Now all we need is for someone to make a pedestrian link over the New River at Katherine Close to link to the Haringey side, and then a connection through potential sites either side of the railway line. Finally we would have a really good north-south pedestrian/ cycle link. 

That’s fine as long as they keep cycle traffic off the New River Path. Most cyclists are not into slow-mode travel. It’s important to keep some spaces like paths and certain linear ways as pedestrian only.

Where would you see it heading north of the river?

The northbank by Eade Road has loads of room. I would love to see a link to Eade Road that can link up with any potential redevelopment on Omega Works that could then allow a link under the railway to the St Anns redevelopment. 

Haringey Planning is organising an online Teams meeting to consult on plans for the Omega Works development - please DM if you'd like details.

A north-south connection across the New River is something we're keen to look at. The Berkeley Homes / UK Power Networks electricity tunnel site on Linkway is likely to be the key in that respect - a New River crossing would connect their future developments on that site and on the other side at Rowley Gardens.

It would require an upgrade to the New River path between Green Lanes and Seven Sisters (which currently sees very little footfall and is a mudbath for much of the year) for the benefit of cyclists and pedestrians alike.

Amazing. I will DM. 

Opening any part of the New River Path to cycle traffic would be a retrograde step. This part of the path isn't well used because, as member 'Hermitage New River Residents' says, it's a mud bath for much of the year.
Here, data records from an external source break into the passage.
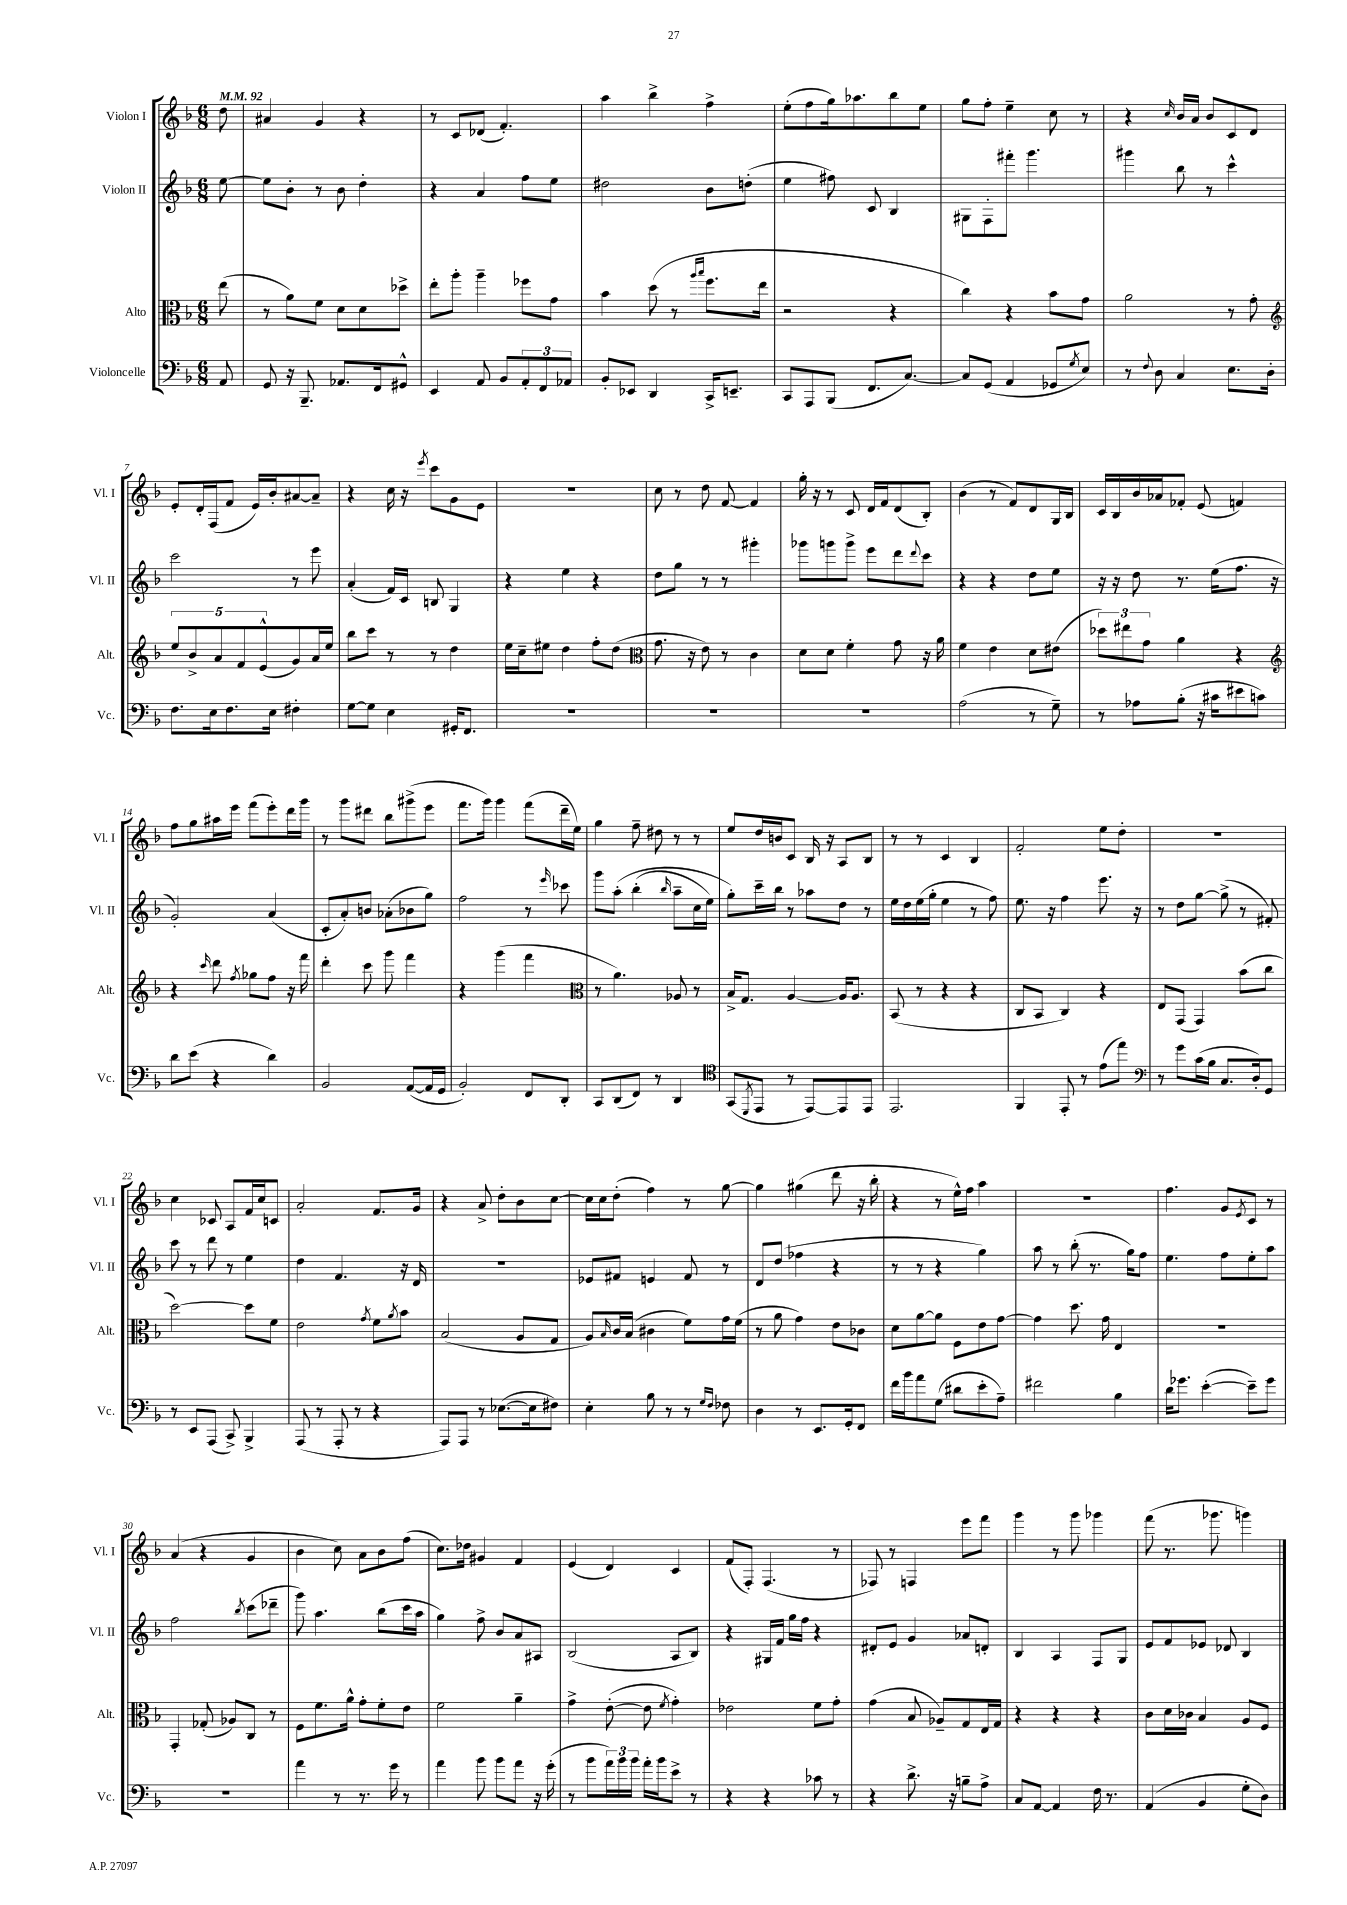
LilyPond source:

<<
\new StaffGroup <<
\new Staff = "s0" \with { instrumentName = "Violon I" shortInstrumentName = "Vl. I" } {
    \clef treble \key f \major \numericTimeSignature \time 6/8 \partial 8 \tempo 4 = 92
    d''8 |
    ais'4 g'4 r4 |
    r8 c'8 des'8( f'4.-.) |
    a''4 bes''4-> f''4-> |
    e''8-.( f''8 g''16) aes''8. bes''8 e''8 |
    g''8 f''8-. e''4-- c''8 r8 |
    r4 \grace { c''16 } bes'16 a'16 bes'8 c'8 d'8 |
    e'8-. d'16-. f16( f'8 e'16) bes'16-. ais'8~ ais'8-- |
    r4 c''16 r16 \acciaccatura { e'''8 } c'''8 g'8 e'8 |
    R2. |
    c''8 r8 d''8 f'8~ f'4 |
    g''16-. r16 r8 c'8 d'16 f'16 d'8( bes8-.) |
    bes'4( r8 f'8) d'8 g16 bes16 |
    c'16 bes16 bes'16 aes'16 fes'8-. e'8( f'4) |
    f''8 g''8 ais''16 e'''16 f'''8( e'''8-.) d'''16 g'''16 |
    r8 g'''8 dis'''8 bes''8 gis'''8->( e'''8 |
    f'''8. g'''16) g'''4 f'''8( d'''16-- e''16) |
    g''4 f''8-- dis''8 r8 r8 |
    e''8 d''16 b'16 c'8 bes16 r16 a8 bes8 |
    r8 r8 c'4 bes4 |
    f'2-. e''8 d''8-. |
    R2. |
    c''4 ces'8 a8 f'16 c''16 c'8 |
    a'2-. f'8. g'16 |
    r4 a'8-> d''8-. bes'8 c''8~ |
    c''16 c''16 d''8-.( f''4) r8 g''8~ |
    g''4 gis''4( d'''8 r16 bes''16-. |
    r4 r8 e''16-^) f''16 a''4 |
    R2. |
    f''4. g'8 \acciaccatura { e'8 } c'8 r8 |
    a'4( r4 g'4 |
    bes'4 c''8) a'8 bes'8 f''8( |
    c''8.) des''16 gis'4 f'4 |
    e'4( d'4) c'4 |
    f'8( f8-.) f4.( r8 |
    fes8) r8 f4 e'''8 f'''8 |
    g'''4 r8 g'''8 ges'''4 |
    f'''8( r8. ges'''8. g'''4) \bar "|." |
}
\new Staff = "s1" \with { instrumentName = "Violon II" shortInstrumentName = "Vl. II" } {
    \clef treble \key f \major \numericTimeSignature \time 6/8 \partial 8
    e''8~ |
    e''8 bes'8-. r8 bes'8 d''4-. |
    r4 a'4 f''8 e''8 |
    dis''2 bes'8 d''8-.( |
    e''4 fis''8) c'8 bes4 |
    gis8 f8-. fis'''8-. g'''4. |
    gis'''4 bes''8 r8 c'''4-^ |
    c'''2 r8 e'''8 |
    a'4-.( f'16) c'16 b8 g4 |
    r4 e''4 r4 |
    d''8 g''8 r8 r8 gis'''4-. |
    ges'''8 g'''8 g'''8-> e'''8 d'''8 \appoggiatura { d'''8 } c'''8 |
    r4 r4 d''8 e''8 |
    r16 r16 d''8 r8. e''16( f''8. r16 |
    g'2-.) a'4( |
    c'8-. a'8-.) b'8 aes'8-.( bes'8 g''8) |
    f''2 r8 \grace { e'''16 } ces'''8 |
    g'''8 a''8-.\( bes''4-.( \grace { bes''16 } a''8-- c''16 e''16) |
    g''8-.\) c'''16-- bes''16 r8 aes''8 d''8 r8 |
    e''16 d''16 e''16( g''16-. e''4 r8 f''8) |
    e''8. r16 f''4 e'''8. r16 |
    r8 d''8 g''8~ g''8->( r8 fis'8-.) |
    c'''8 r8 d'''8 r8 e''4 |
    d''4 f'4. r16 d'16 |
    R2. |
    ees'8 fis'8 e'4 fis'8 r8 |
    d'8 d''8( fes''4 r4 |
    r8 r8 r4 g''4) |
    a''8 r8 bes''8-.( r8. g''16) f''8 |
    e''4. f''8 e''8-. a''8 |
    f''2 \acciaccatura { bes''8 } c'''8( des'''8-- |
    g'''8) a''4. bes''8( c'''16 a''16 |
    g''4) f''8-> bes'8 a'8 ais8 |
    bes2( a8 bes8) |
    r4 gis16 f'16 g''16 f''16 r4 |
    dis'8-. e'8 g'4 aes'8 d'8-. |
    bes4 a4 f8 g8 |
    e'8 f'8 ees'8 des'8 bes4 \bar "|." |
}
\new Staff = "s2" \with { instrumentName = "Alto" shortInstrumentName = "Alt." } {
    \clef alto \key f \major \numericTimeSignature \time 6/8 \partial 8
    e''8( |
    r8 a'8) f'8 d'8 d'8 des''8-> |
    e''8-. a''8-. a''4-- fes''8 g'8 |
    bes'4 d''8( r8 \grace { a''16 bes''16 } f''8. e''16 |
    r2 r4 |
    c''4) r4 bes'8 g'8 |
    a'2 r8 g'8-. |
    \clef treble \tuplet 5/4 { e''8 bes'8-> a'8 f'8 e'8-^( } g'8) a'16 e''16 |
    bes''8 c'''8 r8 r8 d''4 |
    e''16 c''16-- eis''8 d''4 f''8-. d''8( |
    \clef alto g'8. r16 e'8) r8 c'4 |
    d'8 d'8 f'4-. g'8 r16 a'16 |
    f'4 e'4 d'8 eis'8( |
    \tuplet 3/2 { des''8) eis''8 g'8 } a'4 r4 |
    \clef treble r4 \grace { c'''16 } d'''8 \acciaccatura { f''8 } ges''8 f''8 r16 f'''16 |
    d'''4-. c'''8 g'''8 f'''4 |
    r4 g'''4( f'''4 |
    \clef alto r8 a'4.) aes8 r8 |
    bes16-> g8. a4~ a16 a8. |
    bes,8( r8 r4 r4 |
    c8 bes,8 c4) r4 |
    e8 g,8( g,4) bes'8( c''8 |
    d''2~) d''8 f'8 |
    e'2 \acciaccatura { g'8 } f'8 \acciaccatura { a'8 } bes'8 |
    bes2( a8 g8 |
    a8) \grace { bes16 } c'16 bes16( cis'4 f'8) g'16 f'16( |
    r8 a'8 g'4) e'8 ces'8 |
    d'8 a'8~ a'8 f8 e'8 g'8~ |
    g'4 d''8. g'16 e4 |
    R2. |
    g,4-. ges8-.( aes8) c8 r8 |
    f8 f'8. a'16-^ g'8-. f'8-. e'8 |
    f'2 a'4-- |
    g'4-> e'8~-.( e'8 \acciaccatura { f'8 } g'4-.) |
    ees'2 f'8 g'8-. |
    g'4( bes8 aes8--) g8 e16 g16 |
    r4 r4 r4 |
    c'8 d'16 ces'16 bes4 a8 f8 \bar "|." |
}
\new Staff = "s3" \with { instrumentName = "Violoncelle" shortInstrumentName = "Vc." } {
    \clef bass \key f \major \numericTimeSignature \time 6/8 \partial 8
    a,8 |
    g,8 r16 bes,,8.-- aes,8. f,16 gis,8-^ |
    e,4 a,8 bes,8 \tuplet 3/2 { a,8-. f,8 aes,8 } |
    bes,8-. ees,8 d,4 c,16-> e,8.-- |
    c,8 a,,8 bes,,8( f,8. c8.~) |
    c8 g,8( a,4 ges,8 \acciaccatura { g8 } e8) |
    r8 \appoggiatura { f8 } d8 c4 e8. d16-. |
    f8. e16 f8. e16 fis4-. |
    g8~ g8 e4 gis,16-. f,8. |
    R2. |
    R2. |
    R2. |
    a2( r8 g8--) |
    r8 aes8 bes8-.( r16 cis'16 eis'8 c'8) |
    d'8 e'8( r4 d'4) |
    bes,2 a,8~( a,16 g,16 |
    bes,2-.) f,8 d,8-. |
    c,8 d,8( f,8) r8 d,4 |
    \clef tenor g,8( \acciaccatura { d,8 } e,8 r8 e,8~) e,8 e,8 |
    e,2. |
    f,4 e,8-. r8 e'8( e''8) |
    \clef bass r8 g'8 c'16( bes16 c8. d16-.) g,8 |
    r8 e,8 a,,8( c,8->) bes,,4-> |
    a,,8( r8 a,,8-. r8 r4 |
    a,,8) a,,8 r8 ees8.~( ees16 fis8) |
    e4-. bes8 r8 r8 \grace { g16 f16 } fes8 |
    d4 r8 e,8. g,16-. f,8 |
    f'16 bes'16 a'8 g8( dis'8 e'8-. a8--) |
    fis'2 bes4 |
    d'16 ges'8. e'4~-.( e'8--) ges'8 |
    R2. |
    a'4 r8 r8. g'16 r8 |
    a'4 bes'8 bes'8 a'8 r16 g'16-.( |
    r8 bes'8 \tuplet 3/2 { a'16) bes'16 bes'16 } a'16-. bes'16 e'8-> r8 |
    r4 r4 ces'8 r8 |
    r4 d'8.-> r16 b8-- a8-> |
    c8 a,8~ a,4 f16 r8. |
    a,4( bes,4 g8-. d8) \bar "|." |
}
>>
>>
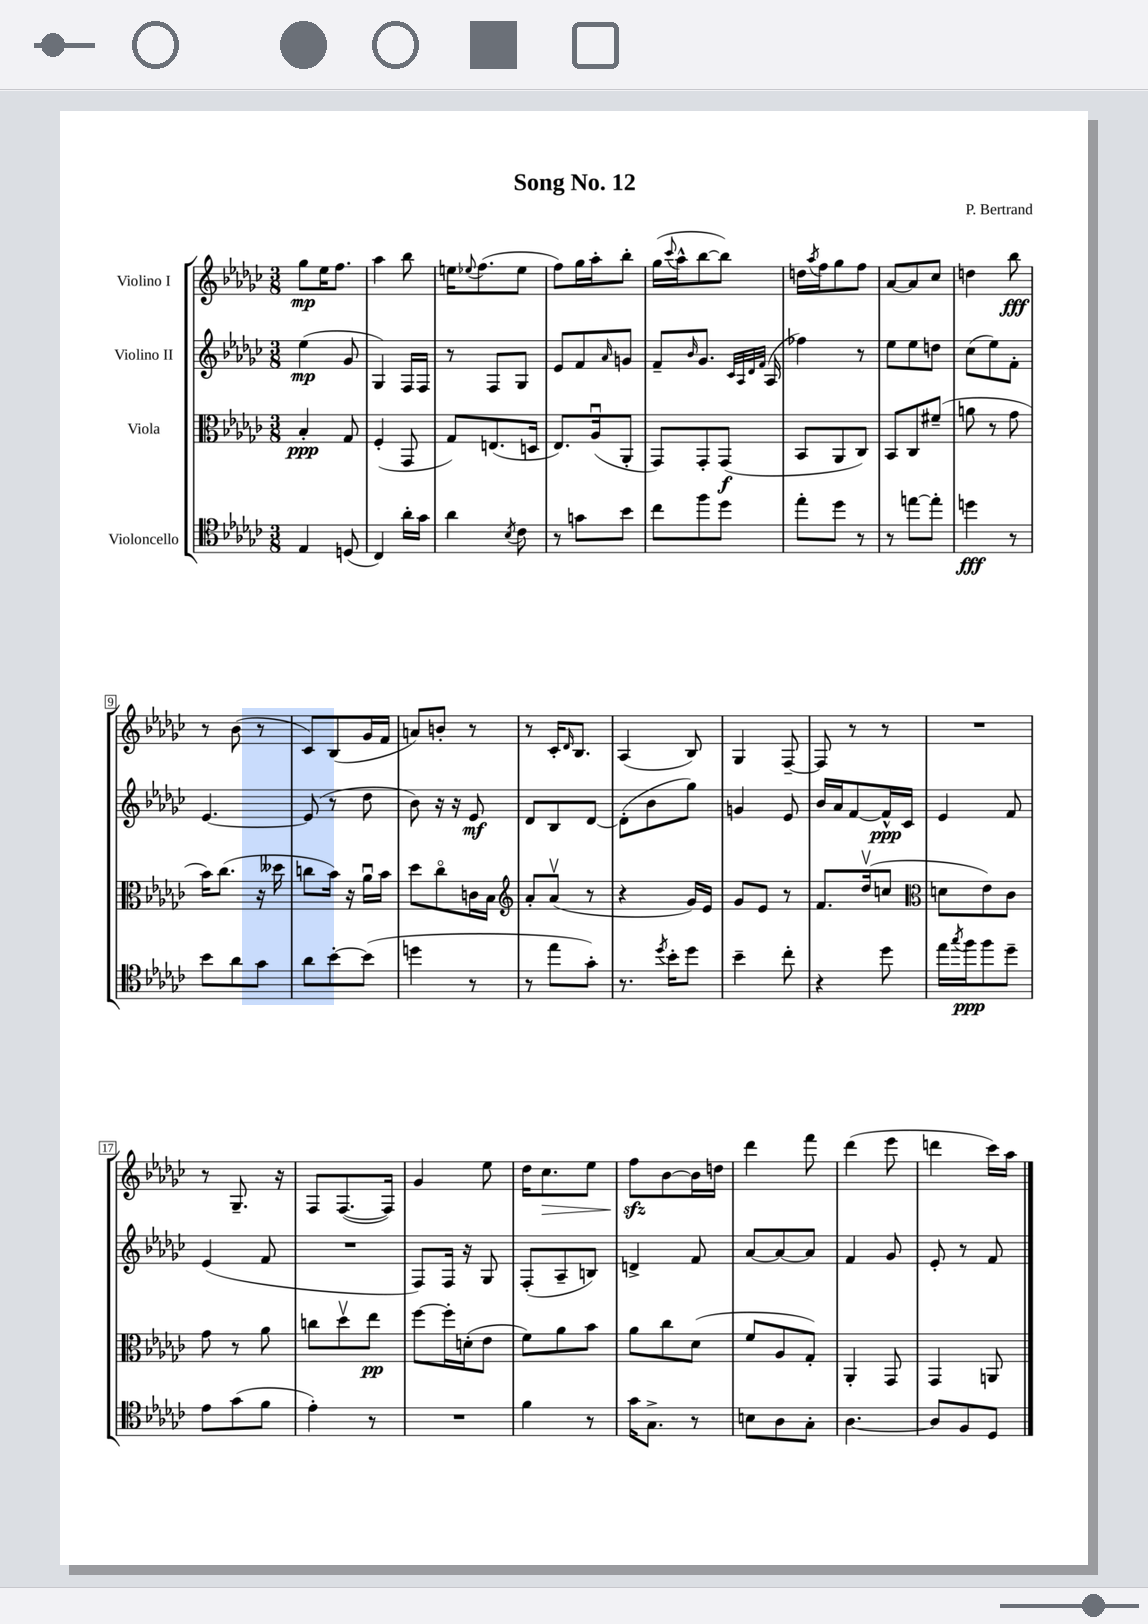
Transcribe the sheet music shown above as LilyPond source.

\header { title = "Song No. 12" composer = "P. Bertrand" }
<<
\new StaffGroup <<
\new Staff = "s0" \with { instrumentName = "Violino I" } {
    \clef treble \key ges \major \numericTimeSignature \time 3/8
    ges''8\mp ees''16 f''8. |
    aes''4 bes''8 |
    e''16 \appoggiatura { ees''8 } f''8.( ees''8 |
    f''8) ges''16 aes''16-. bes''8-. |
    ges''16( \appoggiatura { ces'''8 } aes''16-^ bes''8~ bes''8) |
    d''16 \acciaccatura { aes''8 } f''16 ges''8 f''8 |
    aes'8~ aes'8 ces''8 |
    d''4 bes''8\fff |
    r8 bes'8( r8 |
    ces'8) bes8( ges'16 f'16 |
    a'8) b'8-. r8 |
    r8 ces'16-. \grace { des'16 } bes8. |
    aes4( bes8) |
    ges4 f8~-- |
    f8 r8 r8 |
    R4. |
    r8 ges8.-- r16 |
    f8 f8.~( f16) |
    ges'4 ees''8 |
    des''16 ces''8.\> ees''8 |
    f''8\sfz\! bes'8~ bes'16 d''16 |
    des'''4 f'''8 |
    des'''4( ees'''8 |
    d'''4 ces'''16) aes''16 \bar "|." |
}
\new Staff = "s1" \with { instrumentName = "Violino II" } {
    \clef treble \key ges \major \numericTimeSignature \time 3/8
    ees''4\mp( ges'8 |
    ges4) f16 f16 |
    r8 f8 ges8 |
    ees'8 f'8 \grace { aes'16 } g'8 |
    f'8-- \grace { bes'16 } ges'8. \grace { ces'32 aes32 des'32 f'32 } aes16( |
    fes''4) r8 |
    ees''8 ees''8 d''8 |
    ces''8( ees''8) f'8-. |
    ees'4.~ |
    ees'8( r8 des''8 |
    bes'8) r16 r16 ees'8\mf |
    des'8 bes8 des'8~ |
    des'8-.( bes'8 ges''8) |
    g'4 ees'8 |
    bes'16 aes'16 f'8~ f'16-^\ppp ces'16 |
    ees'4 f'8 |
    ees'4( f'8 |
    R4. |
    f8) f16 r16 ges8 |
    f8-.( aes8-- b8) |
    d'4-> f'8 |
    aes'8~ aes'8~ aes'8 |
    f'4 ges'8 |
    ees'8-. r8 f'8 \bar "|." |
}
\new Staff = "s2" \with { instrumentName = "Viola" } {
    \clef alto \key ges \major \numericTimeSignature \time 3/8
    bes4-.\ppp ges8 |
    f4-.( ges,8 |
    ges8) e8.( d16 |
    ees8.) aes16\downbow( aes,8-. |
    ges,8) ges,8-. ges,8\f( |
    bes,8 aes,8 ces8) |
    bes,8 ces8 fis'8--( |
    a'8 r8 ges'8 |
    bes'16) ces''8.( r16 deses''16 |
    c''8 bes'16) r16 aes'16\downbow bes'16 |
    des''8 ces''8\flageolet c'16 bes16 |
    \clef treble aes'8-. aes'8\upbow( r8 |
    r4 ges'16) ees'16 |
    ges'8 ees'8 r8 |
    f'8. des''16\upbow( c''8 |
    \clef alto d'8 ees'8) ces'8 |
    ges'8 r8 aes'8 |
    c''8 des''8\upbow ees''8\pp |
    f''8~ f''16-. d'16-.( ees'8 |
    f'8) aes'8 bes'8 |
    aes'8 ces''8 des'8( |
    f'8 aes8 ges8-.) |
    aes,4-. ges,8 |
    ges,4 a,8 \bar "|." |
}
\new Staff = "s3" \with { instrumentName = "Violoncello" } {
    \clef tenor \key ges \major \numericTimeSignature \time 3/8
    ees4 d8( |
    ces4) aes'16-. ges'16 |
    aes'4 \acciaccatura { bes8 } ces'8 |
    r8 g'8 bes'8 |
    ces''8 f''8 des''8 |
    ees''8-. des''8 r8 |
    r8 e''8~ e''8-. |
    d''4\fff r8 |
    bes'8 aes'8 ges'8 |
    aes'8 bes'8~-. bes'8( |
    d''4 r8 |
    r8 ees''8 ges'8-.) |
    r8. \acciaccatura { des''8 } bes'16-. des''8 |
    bes'4-- ces''8-. |
    r4 des''8 |
    ees''16 \acciaccatura { ges''8 } f''16\ppp f''8 des''8-- |
    ees'8 ges'8( f'8 |
    ees'4-.) r8 |
    R4. |
    f'4 r8 |
    ges'16 ges8.-> r8 |
    b8 aes8 ges8-. |
    aes4.~ |
    aes8 f8 des8 \bar "|." |
}
>>
>>
\layout { \context { \Score \override BarNumber.stencil = #(make-stencil-boxer 0.1 0.3 ly:text-interface::print) } }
The solution is to improve the path for pedestrians, not to turn it into a cycle highway.

Although this is Thames Water land, it is just inside Hackney so the key influencer of its future would be Hackney council, though I dare say that Haringey will get a look-in too, as no doubt will the Berkley Group. I hope they can all be prevailed upon to keep it free of any sort of vehicular traffic. We need some spaces that are just for pedestrians.

Haringey apparently understand this. I hope that this understanding is firmly enough embedded to save this part of a fast-dwindling resource.

Actually Hugh my interest is not to take a cycle path along the New River. In looking at the bigger north-south linkages you could get a route from Bruce Castle Park to Clissold through a number of green spaces, LTNs and new development sites. The idea of such a greenway route would be much better than the current hit and miss CS1 route or Green Lanes options. The barrier is just the New River. Lots of space within the fence on the north bank alongside Eade Road that could allow a crossing of the River. 

Currently Green Lanes has a narrow segregated cycle way along the Finsbury Park stretch. Its not the most friendly of routes. 

Fully supportive of a river crossing, but not of taking away any green space for any sort of traffic. The green space we have left in London should be for plants, people and other animals. Vehicles of all sorts belong on roads.